Study Finds Computers Surpass Pathologists in Predicting Lung Cancer Type, Severity
Computers can be trained to be more accurate than pathologists in assessing slides of lung cancer tissues, according to a new study by researchers at the Stanford University School of Medicine. The researchers found that a machine-learning approach to identifying critical disease-related features accurately differentiated between two types of lung cancers and predicted patient survival times better than the standard approach of pathologists classifying tumors by grade and stage. Their findings were published by Yu et al in Nature Communications.
“Pathology as it is practiced now is very subjective,” said Michael Snyder, PhD, Professor and Chair of Genetics at Stanford. “Two highly skilled pathologists assessing the same slide will agree only about 60% of the time. This approach replaces this subjectivity with sophisticated, quantitative measurements that we feel are likely to improve patient outcomes.”
Although the current study focused on lung cancer, the researchers believe that a similar approach could be used for many other types of cancer.
“Ultimately, this technique will give us insight into the molecular mechanisms of cancer by connecting important pathologic features with outcome data,” said Dr. Snyder.
Lung Cancer Focus
Often, a cancer's grade and stage can be used to predict how the patient will fare. They also can help clinicians decide how—and how aggressively—to treat the disease. This classification system doesn’t always work well for lung cancer, however.

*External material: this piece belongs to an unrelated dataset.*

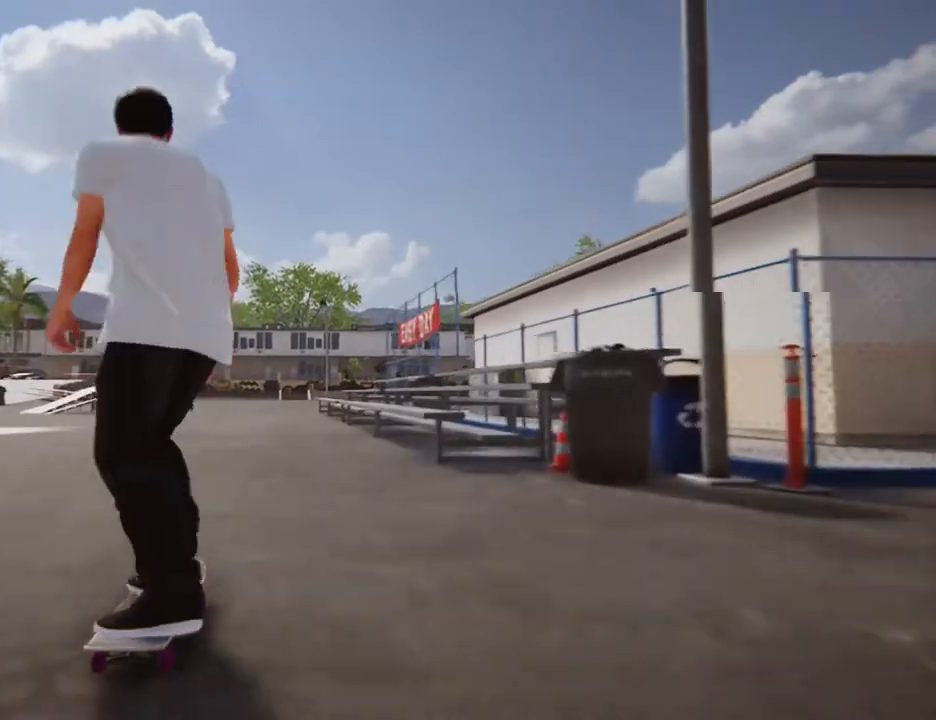
Gameplay with a controller (Xbox layout); each line is a JSON object with the inputs held at the frame after it. "events" lists button and stick changes between this image and that frame as [ms after this image, input, new state], when the widget could be followed in between. Not read: L3 R3.
{"buttons": [], "left_stick": "center", "right_stick": "center", "events": [[201, "left_stick", "up"], [201, "right_stick", "up-left"], [301, "right_stick", "up-right"], [334, "left_stick", "center"], [368, "right_stick", "center"]]}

In particular, the lung cancer subtypes of adenocarcinoma and squamous cell carcinoma can be difficult to tell apart when examining tissue culture slides. Furthermore, the stage and grade of a patient’s cancer doesn’t always correlate with their prognosis, which can vary widely. Fifty percent of stage I adenocarcinoma patients, for example, die within 5 years of their diagnosis, whereas about 15% survive for more than 10 years.
The researchers used 2,186 images from The Cancer Genome Atlas obtained from patients with either adenocarcinoma or squamous cell carcinoma. The database also contained information about the grade and stage assigned to each cancer and how long each patient lived after diagnosis.
The researchers then used the images to train a computer software program to identify many more cancer-specific characteristics than can be detected by the human eye—nearly 10,000 individual traits vs the several hundred usually assessed by pathologists. These characteristics included not just cell size and shape, but also the shape and texture of the cells’ nuclei and the spatial relations among neighboring tumor cells.
“We began the study without any preconceived ideas, and we let the software determine which characteristics are important,” said Dr. Snyder, who is also the Stanford W. Ascherman, MD, FACS, Professor in Genetics. “In hindsight, everything makes sense. And the computers can assess even tiny differences across thousands of samples many times more accurately and rapidly than a human.”
Connecting Imaging and ‘Omics’
The researchers homed in on a subset of cellular characteristics identified by the software that could best be used to differentiate tumor cells from the surrounding noncancerous tissue, identify the cancer subtype, and predict how long each patient would survive after diagnosis. They then validated the ability of the software to accurately distinguish short-term survivors from those who lived significantly longer on another dataset of 294 lung cancer patients from the Stanford Tissue Microarray Database.
Identifying previously unknown physical characteristics that can predict cancer severity and survival times is also likely to lead to greater understanding of the molecular processes of cancer initiation and progression. In particular, Dr. Snyder anticipates that the machine-learning system described in this study will be able to complement the emerging fields of cancer genomics, transcriptomics, and proteomics.
“We launched this study because we wanted to begin marrying imaging to our ‘omics’ studies to better understand cancer processes at a molecular level,” Dr. Snyder said. “This brings cancer pathology into the 21st century.”
The content in this post has not been reviewed by the American Society of Clinical Oncology, Inc. (ASCO®) and does not necessarily reflect the ideas and opinions of ASCO®.